I’ll admit I was skeptical about the need to remake the classic Best Picture winner, but I think Spielberg has pulled it off, and, well, I hope that he makes another musical. Because West Side Story is dazzling in terms of spectacle, and worth seeing for its excellent cinematography, production design and choreography alone.

Right from the opening scene, as the constantly moving camera appears to float through the rubble of partially torn down buildings in a 1950s New York neighbourhood that is in the process of being gentrified, the film is a visually stunning experience. The cinematography by Spielberg’s longtime collaborator Janusz Kaminski is often breathtaking, setting up one eye-popping composition after another, and making memorable use of light and shadow.

These few city blocks have become the flashpoint for a turf war between two street gangs, the white Jets and the Puerto Rican Sharks. This rivalry provides the dramatic backdrop for a love story between two young people from different backgrounds; the white Tony (Ansel Elgort) and the Puerto Rican María (Rachel Zegler), who lives with her brother Bernardo (David Alvarez) and his girlfriend Anita (an energetic Ariana DeBose). But their relationship causes trouble on both sides, with Bernardo being a member of the Sharks, and Tony a former member of the Jets who is still friends with their leader Riff (Mike Faist, a cast standout who brings surprising depth to the role).

The screenplay by Tony Kushner makes a few small updates, including fleshing out the tensions between the Jets and the Sharks. The Jets are made up of the poor white people who weren’t wealthy enough to move out of the slums, causing them to grow resentful of the Puerto Rican immigrants coming in who they see as taking over their businesses. Kushner’s script really leans into the themes of gentrification and racial violence, which were present in the original as well, as the story follows the same structure of building to a massive rumble between the two gangs and its tragic aftermath.

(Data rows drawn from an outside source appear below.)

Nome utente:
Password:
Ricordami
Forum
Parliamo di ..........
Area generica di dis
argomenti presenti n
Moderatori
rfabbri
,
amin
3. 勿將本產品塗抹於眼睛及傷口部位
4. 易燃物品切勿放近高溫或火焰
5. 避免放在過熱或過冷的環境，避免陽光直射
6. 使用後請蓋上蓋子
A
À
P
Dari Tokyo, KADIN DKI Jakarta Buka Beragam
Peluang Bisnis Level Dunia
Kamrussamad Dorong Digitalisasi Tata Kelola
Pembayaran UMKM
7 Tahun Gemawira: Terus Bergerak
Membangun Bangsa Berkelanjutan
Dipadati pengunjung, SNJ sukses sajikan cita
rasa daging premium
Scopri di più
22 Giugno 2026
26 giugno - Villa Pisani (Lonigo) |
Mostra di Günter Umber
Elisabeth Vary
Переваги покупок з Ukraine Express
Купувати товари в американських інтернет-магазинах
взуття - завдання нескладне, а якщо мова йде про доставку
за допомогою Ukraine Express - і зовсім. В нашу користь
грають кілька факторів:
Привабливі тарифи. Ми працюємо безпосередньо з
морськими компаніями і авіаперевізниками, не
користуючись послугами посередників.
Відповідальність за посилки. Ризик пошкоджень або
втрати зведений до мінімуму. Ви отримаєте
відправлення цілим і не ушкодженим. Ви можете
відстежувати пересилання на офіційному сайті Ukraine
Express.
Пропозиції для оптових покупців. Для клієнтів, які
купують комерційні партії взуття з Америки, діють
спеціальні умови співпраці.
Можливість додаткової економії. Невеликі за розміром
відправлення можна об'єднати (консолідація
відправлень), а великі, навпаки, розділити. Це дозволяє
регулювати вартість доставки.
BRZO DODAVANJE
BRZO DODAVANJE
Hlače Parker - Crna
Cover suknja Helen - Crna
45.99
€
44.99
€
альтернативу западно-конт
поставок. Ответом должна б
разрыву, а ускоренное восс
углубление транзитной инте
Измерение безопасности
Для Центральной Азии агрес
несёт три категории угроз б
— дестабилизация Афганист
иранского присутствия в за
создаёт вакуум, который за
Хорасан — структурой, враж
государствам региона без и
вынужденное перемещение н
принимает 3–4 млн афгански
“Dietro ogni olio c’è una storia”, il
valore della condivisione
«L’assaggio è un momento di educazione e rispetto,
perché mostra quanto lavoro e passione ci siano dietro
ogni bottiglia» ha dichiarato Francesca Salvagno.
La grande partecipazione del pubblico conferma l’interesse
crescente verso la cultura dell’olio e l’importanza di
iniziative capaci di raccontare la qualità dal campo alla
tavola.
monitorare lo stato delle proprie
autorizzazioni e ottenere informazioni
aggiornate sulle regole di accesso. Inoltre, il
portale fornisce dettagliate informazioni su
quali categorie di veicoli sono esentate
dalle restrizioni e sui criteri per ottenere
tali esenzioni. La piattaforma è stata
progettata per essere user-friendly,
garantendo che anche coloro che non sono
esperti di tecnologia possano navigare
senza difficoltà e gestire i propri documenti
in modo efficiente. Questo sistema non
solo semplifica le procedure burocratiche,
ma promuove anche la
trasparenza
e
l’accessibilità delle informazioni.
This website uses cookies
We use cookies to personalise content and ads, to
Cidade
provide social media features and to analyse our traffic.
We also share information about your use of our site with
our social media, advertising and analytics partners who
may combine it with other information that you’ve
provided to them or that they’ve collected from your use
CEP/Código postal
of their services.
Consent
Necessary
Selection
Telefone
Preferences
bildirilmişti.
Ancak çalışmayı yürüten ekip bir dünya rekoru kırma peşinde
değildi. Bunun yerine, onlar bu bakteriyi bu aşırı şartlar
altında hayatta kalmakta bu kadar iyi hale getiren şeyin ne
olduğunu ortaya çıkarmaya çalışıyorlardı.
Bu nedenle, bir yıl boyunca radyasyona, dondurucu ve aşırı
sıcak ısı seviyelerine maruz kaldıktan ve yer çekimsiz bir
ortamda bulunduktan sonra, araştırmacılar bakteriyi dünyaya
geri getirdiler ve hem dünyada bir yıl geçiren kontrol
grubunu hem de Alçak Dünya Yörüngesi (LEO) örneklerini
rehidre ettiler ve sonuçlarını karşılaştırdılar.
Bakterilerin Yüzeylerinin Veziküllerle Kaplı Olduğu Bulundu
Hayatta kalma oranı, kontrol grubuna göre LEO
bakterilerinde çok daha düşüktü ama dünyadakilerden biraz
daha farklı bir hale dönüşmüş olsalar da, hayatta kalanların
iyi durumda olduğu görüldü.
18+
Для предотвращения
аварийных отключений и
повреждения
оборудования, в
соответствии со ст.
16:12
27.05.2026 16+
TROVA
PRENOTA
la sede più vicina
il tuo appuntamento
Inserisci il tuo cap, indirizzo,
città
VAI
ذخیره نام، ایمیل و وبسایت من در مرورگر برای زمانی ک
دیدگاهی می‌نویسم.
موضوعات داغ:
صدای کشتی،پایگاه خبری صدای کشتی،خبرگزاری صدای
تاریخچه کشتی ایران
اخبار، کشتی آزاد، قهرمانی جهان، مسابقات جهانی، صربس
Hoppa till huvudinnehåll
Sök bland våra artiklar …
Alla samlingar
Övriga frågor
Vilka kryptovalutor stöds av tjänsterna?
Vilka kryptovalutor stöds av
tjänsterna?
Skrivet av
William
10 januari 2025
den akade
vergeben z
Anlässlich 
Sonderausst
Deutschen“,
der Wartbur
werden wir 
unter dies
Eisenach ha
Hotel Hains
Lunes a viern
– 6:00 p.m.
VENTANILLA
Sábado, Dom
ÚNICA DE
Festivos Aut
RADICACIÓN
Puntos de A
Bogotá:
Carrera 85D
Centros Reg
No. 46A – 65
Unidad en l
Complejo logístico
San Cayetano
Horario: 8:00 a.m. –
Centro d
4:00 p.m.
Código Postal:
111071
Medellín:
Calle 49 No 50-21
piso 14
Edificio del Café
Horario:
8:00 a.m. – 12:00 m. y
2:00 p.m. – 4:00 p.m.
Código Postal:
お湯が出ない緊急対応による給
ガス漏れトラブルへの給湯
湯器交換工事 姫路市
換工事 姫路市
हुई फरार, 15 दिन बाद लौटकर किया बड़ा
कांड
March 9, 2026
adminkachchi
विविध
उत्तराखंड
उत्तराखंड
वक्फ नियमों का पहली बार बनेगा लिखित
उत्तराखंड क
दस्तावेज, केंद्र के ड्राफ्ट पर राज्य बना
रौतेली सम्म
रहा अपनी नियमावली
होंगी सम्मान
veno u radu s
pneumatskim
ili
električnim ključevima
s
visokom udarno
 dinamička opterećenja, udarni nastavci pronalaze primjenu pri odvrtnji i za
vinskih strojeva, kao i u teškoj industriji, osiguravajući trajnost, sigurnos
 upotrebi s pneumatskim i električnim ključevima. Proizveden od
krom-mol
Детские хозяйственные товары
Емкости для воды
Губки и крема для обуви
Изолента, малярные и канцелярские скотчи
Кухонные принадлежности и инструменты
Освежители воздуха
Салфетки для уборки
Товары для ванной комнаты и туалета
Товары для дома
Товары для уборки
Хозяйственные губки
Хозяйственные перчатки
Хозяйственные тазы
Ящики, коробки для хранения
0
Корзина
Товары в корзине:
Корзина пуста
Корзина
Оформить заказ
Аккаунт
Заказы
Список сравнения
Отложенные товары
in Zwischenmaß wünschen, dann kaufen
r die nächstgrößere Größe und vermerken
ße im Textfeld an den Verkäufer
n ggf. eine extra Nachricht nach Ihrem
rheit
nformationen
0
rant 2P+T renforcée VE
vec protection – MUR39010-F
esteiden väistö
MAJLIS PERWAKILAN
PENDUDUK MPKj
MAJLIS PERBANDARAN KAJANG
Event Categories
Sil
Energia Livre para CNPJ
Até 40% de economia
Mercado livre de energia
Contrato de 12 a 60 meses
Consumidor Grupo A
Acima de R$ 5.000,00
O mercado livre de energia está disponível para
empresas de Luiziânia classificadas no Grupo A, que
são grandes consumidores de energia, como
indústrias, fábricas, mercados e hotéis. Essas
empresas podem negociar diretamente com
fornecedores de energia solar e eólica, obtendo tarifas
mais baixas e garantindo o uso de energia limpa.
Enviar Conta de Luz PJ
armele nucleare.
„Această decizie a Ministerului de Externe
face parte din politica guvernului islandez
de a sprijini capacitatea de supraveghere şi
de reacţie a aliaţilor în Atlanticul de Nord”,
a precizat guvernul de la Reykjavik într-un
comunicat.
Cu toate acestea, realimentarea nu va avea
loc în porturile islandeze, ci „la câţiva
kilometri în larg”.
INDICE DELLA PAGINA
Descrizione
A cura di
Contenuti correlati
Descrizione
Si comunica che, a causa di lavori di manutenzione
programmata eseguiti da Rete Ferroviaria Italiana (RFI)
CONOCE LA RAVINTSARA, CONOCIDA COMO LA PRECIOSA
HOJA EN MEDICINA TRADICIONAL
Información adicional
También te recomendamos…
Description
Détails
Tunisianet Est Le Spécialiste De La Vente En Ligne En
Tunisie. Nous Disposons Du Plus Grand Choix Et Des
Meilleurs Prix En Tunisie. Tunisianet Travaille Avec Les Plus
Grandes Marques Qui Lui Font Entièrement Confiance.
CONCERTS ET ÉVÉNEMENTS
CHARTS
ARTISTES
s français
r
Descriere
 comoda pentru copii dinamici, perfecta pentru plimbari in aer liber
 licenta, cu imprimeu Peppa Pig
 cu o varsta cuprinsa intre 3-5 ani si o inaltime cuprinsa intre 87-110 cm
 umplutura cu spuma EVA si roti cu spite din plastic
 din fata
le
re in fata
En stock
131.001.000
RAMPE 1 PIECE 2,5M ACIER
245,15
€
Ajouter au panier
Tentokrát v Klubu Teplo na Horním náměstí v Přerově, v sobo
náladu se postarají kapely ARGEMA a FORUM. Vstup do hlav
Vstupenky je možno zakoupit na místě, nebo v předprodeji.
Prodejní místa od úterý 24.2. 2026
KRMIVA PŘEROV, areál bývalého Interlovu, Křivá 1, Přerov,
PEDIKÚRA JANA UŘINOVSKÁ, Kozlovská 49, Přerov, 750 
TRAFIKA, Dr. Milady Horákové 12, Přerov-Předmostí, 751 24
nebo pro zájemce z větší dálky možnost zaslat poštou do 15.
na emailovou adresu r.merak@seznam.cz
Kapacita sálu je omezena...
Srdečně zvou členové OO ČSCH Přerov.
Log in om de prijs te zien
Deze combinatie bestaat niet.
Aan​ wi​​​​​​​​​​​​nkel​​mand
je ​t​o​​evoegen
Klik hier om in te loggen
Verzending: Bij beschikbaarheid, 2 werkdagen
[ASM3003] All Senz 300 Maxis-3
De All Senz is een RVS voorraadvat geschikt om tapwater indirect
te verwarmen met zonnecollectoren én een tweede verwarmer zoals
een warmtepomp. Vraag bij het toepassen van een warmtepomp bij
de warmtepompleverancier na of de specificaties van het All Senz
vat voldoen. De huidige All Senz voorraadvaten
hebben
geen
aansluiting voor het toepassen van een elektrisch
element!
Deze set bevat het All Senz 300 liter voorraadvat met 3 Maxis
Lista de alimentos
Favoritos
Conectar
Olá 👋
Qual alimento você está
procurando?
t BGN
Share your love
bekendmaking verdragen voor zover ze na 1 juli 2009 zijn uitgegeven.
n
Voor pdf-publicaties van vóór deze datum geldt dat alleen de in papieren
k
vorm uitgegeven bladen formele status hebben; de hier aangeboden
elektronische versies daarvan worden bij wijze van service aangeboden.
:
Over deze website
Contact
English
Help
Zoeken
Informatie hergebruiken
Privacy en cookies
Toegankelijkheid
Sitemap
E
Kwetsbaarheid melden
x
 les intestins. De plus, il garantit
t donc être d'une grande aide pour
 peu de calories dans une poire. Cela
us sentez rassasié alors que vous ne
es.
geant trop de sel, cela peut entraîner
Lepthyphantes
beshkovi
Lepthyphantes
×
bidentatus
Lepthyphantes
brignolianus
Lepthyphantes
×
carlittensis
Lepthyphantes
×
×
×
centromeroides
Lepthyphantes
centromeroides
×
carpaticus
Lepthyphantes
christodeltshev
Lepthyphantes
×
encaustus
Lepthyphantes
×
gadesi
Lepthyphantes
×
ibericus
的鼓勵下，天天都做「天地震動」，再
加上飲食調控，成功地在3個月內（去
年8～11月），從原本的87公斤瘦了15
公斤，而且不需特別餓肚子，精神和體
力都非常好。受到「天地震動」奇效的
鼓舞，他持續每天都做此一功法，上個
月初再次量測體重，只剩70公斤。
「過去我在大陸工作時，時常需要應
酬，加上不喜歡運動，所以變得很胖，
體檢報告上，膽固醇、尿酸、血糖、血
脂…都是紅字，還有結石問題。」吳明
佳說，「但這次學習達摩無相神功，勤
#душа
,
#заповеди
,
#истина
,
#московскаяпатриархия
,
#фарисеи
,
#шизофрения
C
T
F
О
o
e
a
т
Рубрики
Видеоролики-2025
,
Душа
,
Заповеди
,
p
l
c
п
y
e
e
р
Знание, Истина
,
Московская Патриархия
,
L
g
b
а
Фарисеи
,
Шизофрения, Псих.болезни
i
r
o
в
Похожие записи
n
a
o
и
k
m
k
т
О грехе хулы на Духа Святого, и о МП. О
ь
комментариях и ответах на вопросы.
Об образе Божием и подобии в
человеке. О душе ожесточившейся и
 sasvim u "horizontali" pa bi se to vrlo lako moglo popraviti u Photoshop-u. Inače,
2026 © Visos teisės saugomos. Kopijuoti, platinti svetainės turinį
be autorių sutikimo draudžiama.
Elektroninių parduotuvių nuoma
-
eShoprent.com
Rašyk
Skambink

The biggest upgrade in this version of West Side Story is the film’s racially authentic casting of the Latino characters (there’s none of the original’s outdated “brownface”), led by young newcomer Zegler who landed the role through an online casting call. Rita Moreno, who won the Best Supporting Actress Oscar for her role as Anita in the original film sixty years ago, also returns to portray new character Valentina, a refashioned version of mentor figure Doc. At 90-years-old, Moreno shines in the role, including a heart-wrenching rendition of “Somewhere.”

Spielberg and Kaminski do a great job of staging the musical numbers, including a vibrant and colourful take on “America,” with longer takes that actually allow us to enjoy the dancing and choreography by Justin Peck, with the free-flowing camera complimenting the movement onscreen. The use of lighting is also notable, including in the gorgeously photographed set-piece when María and Tony first meet during a dance in the high school auditorium, which features some tasteful lens flares.

At its heart, West Side Story is an urban take on Shakespeare’s Romeo and Juliet, telling a story about the futility of violence and how it moves in cycles once it starts. Yes, the narrative beats remain basically the same, and the 1961 film will always hold a special place in my heart. But this new West Side Story is a vibrant piece of filmmaking in its own right, that allows us to experience the classic musical numbers in a new way.

Spielberg updates the material in a few subtle ways, but his West Side Story mainly works as a glorious and colourful “they don’t make ’em like they used to” movie musical. I guess the moral of the story is to never doubt Steven Spielberg, who is still at the top of his game, making a splash delivering his first musical fifty years into an incredible career.

West Side Story is now playing exclusively in theatres.